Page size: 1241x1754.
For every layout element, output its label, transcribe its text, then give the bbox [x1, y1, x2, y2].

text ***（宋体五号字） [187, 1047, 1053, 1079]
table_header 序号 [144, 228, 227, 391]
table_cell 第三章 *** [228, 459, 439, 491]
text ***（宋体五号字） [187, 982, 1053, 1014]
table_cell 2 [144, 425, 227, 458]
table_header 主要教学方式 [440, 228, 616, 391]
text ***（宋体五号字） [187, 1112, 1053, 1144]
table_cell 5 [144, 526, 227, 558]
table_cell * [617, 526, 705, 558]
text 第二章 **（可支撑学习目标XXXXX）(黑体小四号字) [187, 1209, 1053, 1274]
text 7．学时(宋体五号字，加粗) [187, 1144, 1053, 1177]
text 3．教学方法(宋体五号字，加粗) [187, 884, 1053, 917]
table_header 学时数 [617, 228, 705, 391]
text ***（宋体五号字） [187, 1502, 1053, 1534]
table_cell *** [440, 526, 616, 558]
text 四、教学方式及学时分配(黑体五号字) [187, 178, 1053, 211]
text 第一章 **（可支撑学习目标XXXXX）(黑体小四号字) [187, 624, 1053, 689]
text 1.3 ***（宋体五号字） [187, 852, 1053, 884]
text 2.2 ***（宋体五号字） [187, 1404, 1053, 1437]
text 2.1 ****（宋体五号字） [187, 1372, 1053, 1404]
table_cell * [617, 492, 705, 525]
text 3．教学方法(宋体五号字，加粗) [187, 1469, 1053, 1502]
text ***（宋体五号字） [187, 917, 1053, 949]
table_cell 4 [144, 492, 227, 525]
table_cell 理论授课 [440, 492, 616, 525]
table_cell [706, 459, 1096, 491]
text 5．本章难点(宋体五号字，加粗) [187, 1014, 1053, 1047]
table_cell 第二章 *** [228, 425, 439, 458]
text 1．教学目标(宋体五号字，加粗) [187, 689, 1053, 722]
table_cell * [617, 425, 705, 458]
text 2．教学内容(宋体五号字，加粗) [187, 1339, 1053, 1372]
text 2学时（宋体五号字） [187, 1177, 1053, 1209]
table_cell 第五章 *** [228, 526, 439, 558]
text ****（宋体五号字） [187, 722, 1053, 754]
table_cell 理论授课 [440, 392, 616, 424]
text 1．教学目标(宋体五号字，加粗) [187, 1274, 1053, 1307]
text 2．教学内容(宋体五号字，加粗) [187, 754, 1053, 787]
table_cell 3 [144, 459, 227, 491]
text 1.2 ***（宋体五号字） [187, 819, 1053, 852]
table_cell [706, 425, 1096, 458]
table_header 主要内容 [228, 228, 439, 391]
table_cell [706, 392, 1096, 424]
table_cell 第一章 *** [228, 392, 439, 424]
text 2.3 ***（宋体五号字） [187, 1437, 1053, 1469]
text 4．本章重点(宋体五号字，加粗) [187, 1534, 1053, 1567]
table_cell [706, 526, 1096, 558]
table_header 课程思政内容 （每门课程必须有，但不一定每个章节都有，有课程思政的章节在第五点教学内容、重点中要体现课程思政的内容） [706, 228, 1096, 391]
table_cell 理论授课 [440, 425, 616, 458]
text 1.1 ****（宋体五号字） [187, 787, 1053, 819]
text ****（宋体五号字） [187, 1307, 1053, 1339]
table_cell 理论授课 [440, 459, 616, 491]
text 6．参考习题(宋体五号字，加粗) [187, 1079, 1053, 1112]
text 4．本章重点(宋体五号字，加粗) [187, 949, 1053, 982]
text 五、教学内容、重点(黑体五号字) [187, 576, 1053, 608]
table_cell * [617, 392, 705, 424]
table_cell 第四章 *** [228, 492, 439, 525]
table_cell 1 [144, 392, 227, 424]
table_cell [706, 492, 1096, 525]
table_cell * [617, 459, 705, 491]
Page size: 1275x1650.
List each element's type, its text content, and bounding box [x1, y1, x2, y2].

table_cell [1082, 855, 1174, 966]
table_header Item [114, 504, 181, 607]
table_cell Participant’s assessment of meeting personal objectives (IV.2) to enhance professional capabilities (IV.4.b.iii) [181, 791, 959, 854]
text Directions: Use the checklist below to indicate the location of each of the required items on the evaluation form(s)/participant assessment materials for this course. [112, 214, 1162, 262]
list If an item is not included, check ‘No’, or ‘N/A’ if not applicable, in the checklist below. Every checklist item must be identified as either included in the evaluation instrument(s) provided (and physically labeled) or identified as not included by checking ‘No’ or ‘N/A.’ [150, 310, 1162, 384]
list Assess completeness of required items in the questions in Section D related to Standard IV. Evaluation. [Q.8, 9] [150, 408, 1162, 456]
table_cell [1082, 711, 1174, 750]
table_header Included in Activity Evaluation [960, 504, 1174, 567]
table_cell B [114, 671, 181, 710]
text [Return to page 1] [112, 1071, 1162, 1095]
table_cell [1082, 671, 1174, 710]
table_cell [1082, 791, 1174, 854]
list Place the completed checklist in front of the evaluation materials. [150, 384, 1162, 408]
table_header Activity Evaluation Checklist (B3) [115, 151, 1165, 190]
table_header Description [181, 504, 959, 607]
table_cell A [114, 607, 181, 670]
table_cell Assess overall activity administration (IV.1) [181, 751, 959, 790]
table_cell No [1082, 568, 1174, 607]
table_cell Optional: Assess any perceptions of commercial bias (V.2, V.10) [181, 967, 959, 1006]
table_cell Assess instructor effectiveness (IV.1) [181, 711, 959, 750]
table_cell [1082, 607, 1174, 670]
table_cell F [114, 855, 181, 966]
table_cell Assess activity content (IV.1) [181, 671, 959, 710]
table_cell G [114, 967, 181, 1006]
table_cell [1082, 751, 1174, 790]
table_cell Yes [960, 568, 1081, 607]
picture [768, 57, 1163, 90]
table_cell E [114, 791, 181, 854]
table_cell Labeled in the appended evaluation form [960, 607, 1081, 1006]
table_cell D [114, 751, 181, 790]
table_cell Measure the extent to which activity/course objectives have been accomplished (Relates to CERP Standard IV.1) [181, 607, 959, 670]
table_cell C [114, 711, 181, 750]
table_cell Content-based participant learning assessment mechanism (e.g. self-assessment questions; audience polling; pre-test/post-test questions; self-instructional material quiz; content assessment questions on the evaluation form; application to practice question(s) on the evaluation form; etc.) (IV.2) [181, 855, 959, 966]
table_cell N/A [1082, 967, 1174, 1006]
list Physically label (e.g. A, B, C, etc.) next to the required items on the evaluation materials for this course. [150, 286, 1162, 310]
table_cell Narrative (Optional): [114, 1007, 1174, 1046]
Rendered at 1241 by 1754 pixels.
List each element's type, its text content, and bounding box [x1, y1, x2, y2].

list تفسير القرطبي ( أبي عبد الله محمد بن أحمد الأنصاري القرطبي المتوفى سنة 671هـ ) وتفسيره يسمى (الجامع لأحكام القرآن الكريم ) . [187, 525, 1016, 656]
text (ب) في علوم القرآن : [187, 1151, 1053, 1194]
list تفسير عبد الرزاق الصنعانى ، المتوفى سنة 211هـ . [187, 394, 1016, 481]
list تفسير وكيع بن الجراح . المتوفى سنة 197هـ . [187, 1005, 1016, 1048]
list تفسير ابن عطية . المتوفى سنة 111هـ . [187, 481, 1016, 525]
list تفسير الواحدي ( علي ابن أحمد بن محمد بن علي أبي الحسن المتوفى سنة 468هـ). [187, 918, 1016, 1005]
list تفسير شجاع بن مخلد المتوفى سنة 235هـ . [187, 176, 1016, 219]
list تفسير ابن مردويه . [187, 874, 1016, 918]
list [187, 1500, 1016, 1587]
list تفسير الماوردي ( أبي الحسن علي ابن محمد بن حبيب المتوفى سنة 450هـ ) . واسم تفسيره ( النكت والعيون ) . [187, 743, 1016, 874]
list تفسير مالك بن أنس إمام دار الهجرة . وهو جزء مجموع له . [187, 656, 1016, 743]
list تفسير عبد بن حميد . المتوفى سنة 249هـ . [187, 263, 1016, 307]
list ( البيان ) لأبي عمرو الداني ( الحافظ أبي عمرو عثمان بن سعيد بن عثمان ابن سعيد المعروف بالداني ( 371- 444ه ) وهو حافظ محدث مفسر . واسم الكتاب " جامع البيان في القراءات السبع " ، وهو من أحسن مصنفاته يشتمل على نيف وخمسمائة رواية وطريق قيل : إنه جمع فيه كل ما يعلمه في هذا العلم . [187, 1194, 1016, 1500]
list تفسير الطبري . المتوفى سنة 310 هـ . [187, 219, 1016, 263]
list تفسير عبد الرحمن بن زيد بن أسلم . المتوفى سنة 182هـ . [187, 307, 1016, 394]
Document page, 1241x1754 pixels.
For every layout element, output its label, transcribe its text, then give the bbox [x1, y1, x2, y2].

Task -
Some lines of the records above may hold the word "黑体五号字". Report how many, and nothing else.

Task output -
2